I prefer to call it a 4x4 Brain Teaser Magic IQ Cube, but each to his own...


----------



## ChrisBird (Aug 4, 2009)

But dude, I am partly (if not fully) to blame for this incorrect name.

I used cleffert's in my 4x4 review video because at the time I thought it was a clone, I have since found out it isn't, and so the term "Cleffert's" no longer applies.

The best we could do is change it to "Ceffert's" which would mean C4Y Meffert's.

But regardless of what we do to the name, "Cleffert's" is not a valid term.


----------



## Ethan Rosen (Aug 4, 2009)

ckcommando said:


> Konsta said:
> 
> 
> > jcuber said:
> ...



You can find many videos/comments on youtube claiming Bush or Clinton was behind 9/11, Obama was born in Kenya, or the Jonas Brothers have talent. Just because people on youtube say something deson't mean it's correct.

Edit: 


MonkeyDude1313 said:


> But dude, I am partly (if not fully) to blame for this incorrect name.
> 
> I used cleffert's in my 4x4 review video because at the time I thought it was a clone, I have since found out it isn't, and so the term "Cleffert's" no longer applies.
> 
> ...



This term once again gives the impression that Meffert had anything to do with the production of this puzzle, which as I understand it, is incorrect.


----------



## waffle=ijm (Aug 4, 2009)

MonkeyDude1313 said:


> But dude, I am partly (if not fully) to blame for this incorrect name.
> 
> I used cleffert's in my 4x4 review video because at the time I thought it was a clone, I have since found out it isn't, and so the term "Cleffert's" no longer applies.
> 
> ...



thank you for correcting that. I always preferred "QJ 4x4" 



Ethan Rosen said:


> You can find many videos/comments on youtube claiming Bush or Clinton was behind 9/11, Obama was born in Kenya, or_* the Jonas Brothers have talent. *_Just because people on youtube say something deson't mean it's correct.



this made me *LOL*


----------



## ChrisBird (Aug 4, 2009)

Ethan Rosen said:


> ckcommando said:
> 
> 
> > Konsta said:
> ...



Yes, I realize that, however I was saying "The best we could do" meaning, if we really needed to use that name (Which we don't, and shouldn't) then that is how we would edit it.

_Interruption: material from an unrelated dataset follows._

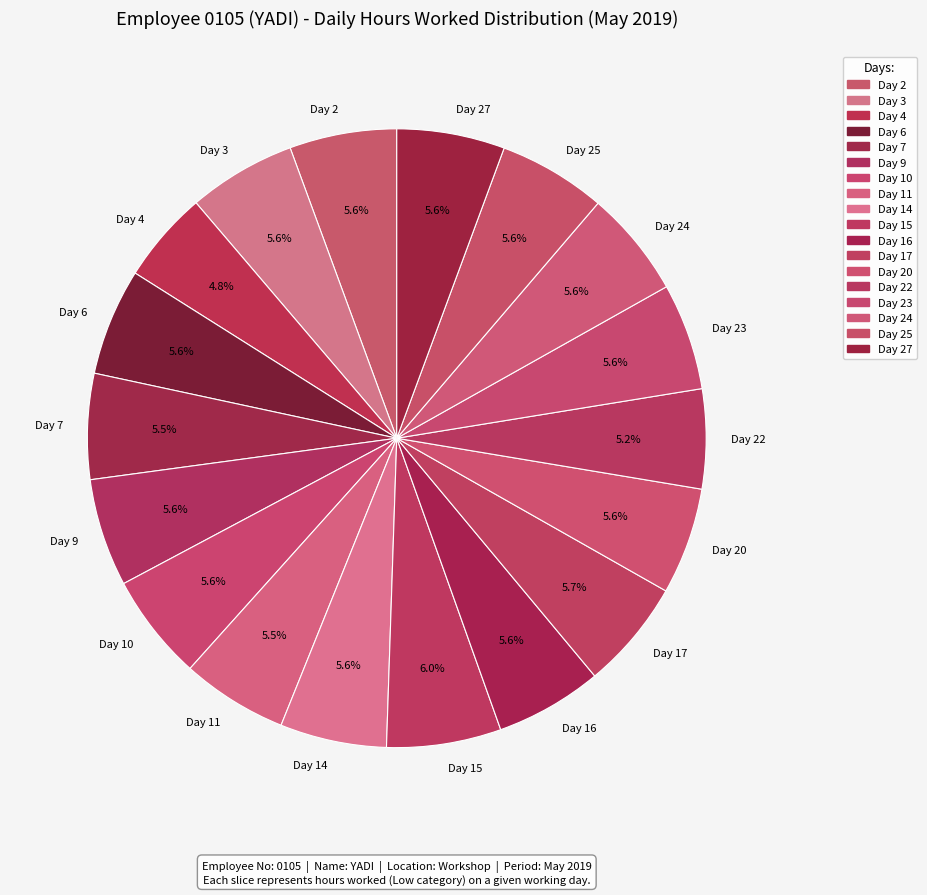

What is the ratio of the value at Day 17 to the value at Day 15?

1.0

The only reason it is compared to Meffert's in the first place is the fact that they are almost identical puzzles (Which, as I have been told, is the case because they come from the same factory)


----------



## Faz (Aug 4, 2009)

Call it a mefferts clone....


----------



## Konsta (Aug 4, 2009)

MTGjumper said:


> I prefer to call it a 4x4 Brain Teaser Magic IQ Cube, but each to his own...



Win! 

message too short


----------